The brazen attacked was the second in less than a month in the Lahore area; gunmen targeted a bus carrying members of the Sri Lankan national cricket to a match on March 10. At least eight members of the team were wounded and six Pakistani police officers were killed.

Islamist militants have launched a campaign of violence that threatens to destabilize the nation and its one-year-old civilian government.

President Barack Obama voiced support for President Asif Ali Zardari's government during an assessment of Afghanistan and Pakistan policies that was announced Friday.

Pakistani Interior ministry chief Rehman Malik rejected the idea that Pakistan is teetering on lawlessness, during an interview with Geo TV on Monday, reported Agence France Presse.

"It is wrong to say that law and order has collapsed in Pakistan. We are very near to (tracing) the attackers involved in this," said Malik, calling Monday's siege a "planned, organized, terrorist attack."

"This shows the extent to which the enemies of our country can go. We have to fight with unity. Hostile elements have to be eliminated with unity."

The police academy attackers gained entrance to the building by using grenades and then opening fire on officers performing their morning drills.

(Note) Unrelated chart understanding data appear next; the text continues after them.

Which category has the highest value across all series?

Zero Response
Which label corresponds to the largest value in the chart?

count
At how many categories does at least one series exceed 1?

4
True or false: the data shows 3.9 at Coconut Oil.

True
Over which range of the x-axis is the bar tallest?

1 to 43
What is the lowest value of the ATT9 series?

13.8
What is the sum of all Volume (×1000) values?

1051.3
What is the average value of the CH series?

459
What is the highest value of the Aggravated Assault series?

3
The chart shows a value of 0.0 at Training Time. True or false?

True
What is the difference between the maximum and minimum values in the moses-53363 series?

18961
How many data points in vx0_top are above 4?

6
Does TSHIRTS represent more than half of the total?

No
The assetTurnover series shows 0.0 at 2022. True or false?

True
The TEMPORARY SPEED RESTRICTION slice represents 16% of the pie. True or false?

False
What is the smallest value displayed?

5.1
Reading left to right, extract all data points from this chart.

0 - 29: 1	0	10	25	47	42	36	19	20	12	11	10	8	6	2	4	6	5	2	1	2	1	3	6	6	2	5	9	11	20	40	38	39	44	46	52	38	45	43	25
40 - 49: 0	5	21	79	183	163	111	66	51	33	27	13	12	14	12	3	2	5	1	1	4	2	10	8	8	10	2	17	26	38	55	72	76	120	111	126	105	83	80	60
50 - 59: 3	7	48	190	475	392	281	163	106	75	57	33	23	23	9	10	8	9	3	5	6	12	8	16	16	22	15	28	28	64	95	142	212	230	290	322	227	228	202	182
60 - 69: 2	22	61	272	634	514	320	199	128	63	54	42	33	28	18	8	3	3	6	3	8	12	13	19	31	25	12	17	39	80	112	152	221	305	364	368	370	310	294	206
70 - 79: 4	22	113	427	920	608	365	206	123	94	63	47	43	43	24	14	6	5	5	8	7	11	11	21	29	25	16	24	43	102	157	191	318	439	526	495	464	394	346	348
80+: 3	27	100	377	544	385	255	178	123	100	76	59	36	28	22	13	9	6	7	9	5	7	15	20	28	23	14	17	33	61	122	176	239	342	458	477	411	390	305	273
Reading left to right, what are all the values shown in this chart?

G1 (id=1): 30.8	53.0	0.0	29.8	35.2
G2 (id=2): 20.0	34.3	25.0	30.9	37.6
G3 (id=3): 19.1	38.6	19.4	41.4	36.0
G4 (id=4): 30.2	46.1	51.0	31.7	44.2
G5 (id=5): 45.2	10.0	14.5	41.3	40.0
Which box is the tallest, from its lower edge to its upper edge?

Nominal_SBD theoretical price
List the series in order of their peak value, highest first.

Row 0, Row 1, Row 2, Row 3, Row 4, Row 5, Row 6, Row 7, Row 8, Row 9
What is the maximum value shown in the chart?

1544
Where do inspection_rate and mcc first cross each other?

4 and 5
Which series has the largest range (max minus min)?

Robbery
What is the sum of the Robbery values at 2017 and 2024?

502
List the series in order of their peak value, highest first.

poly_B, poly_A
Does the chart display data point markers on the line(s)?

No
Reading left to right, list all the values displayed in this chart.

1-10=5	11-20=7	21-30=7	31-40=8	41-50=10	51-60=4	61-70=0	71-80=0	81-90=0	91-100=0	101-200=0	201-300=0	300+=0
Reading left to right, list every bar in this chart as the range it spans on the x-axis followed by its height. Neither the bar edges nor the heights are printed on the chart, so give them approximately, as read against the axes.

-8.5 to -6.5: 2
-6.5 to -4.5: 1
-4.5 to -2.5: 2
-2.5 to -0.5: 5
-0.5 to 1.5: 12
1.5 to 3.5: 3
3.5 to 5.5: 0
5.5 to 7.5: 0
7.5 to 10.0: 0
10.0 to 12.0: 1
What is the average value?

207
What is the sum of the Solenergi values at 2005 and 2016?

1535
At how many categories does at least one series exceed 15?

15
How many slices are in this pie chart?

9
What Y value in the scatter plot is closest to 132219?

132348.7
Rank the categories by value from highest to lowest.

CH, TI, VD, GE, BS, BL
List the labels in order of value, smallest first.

One of the suspects caught by the police, had a grenade and an Afghan passport, but witnesses said the attackers were speaking a dialect common to southern Punjab, an area close to the militant-heavy Afghan border areas.

A 20-year-old recruit told the New York Times that one of the attackers said shouted out: "We have come, oh attackers of the Red Mosque, we have come."

In July of 2007, militants staged an eight-day siege on the mosque in Islamabad, that ended when former-President Pervez Musharraf ordered the military to attack the mosque.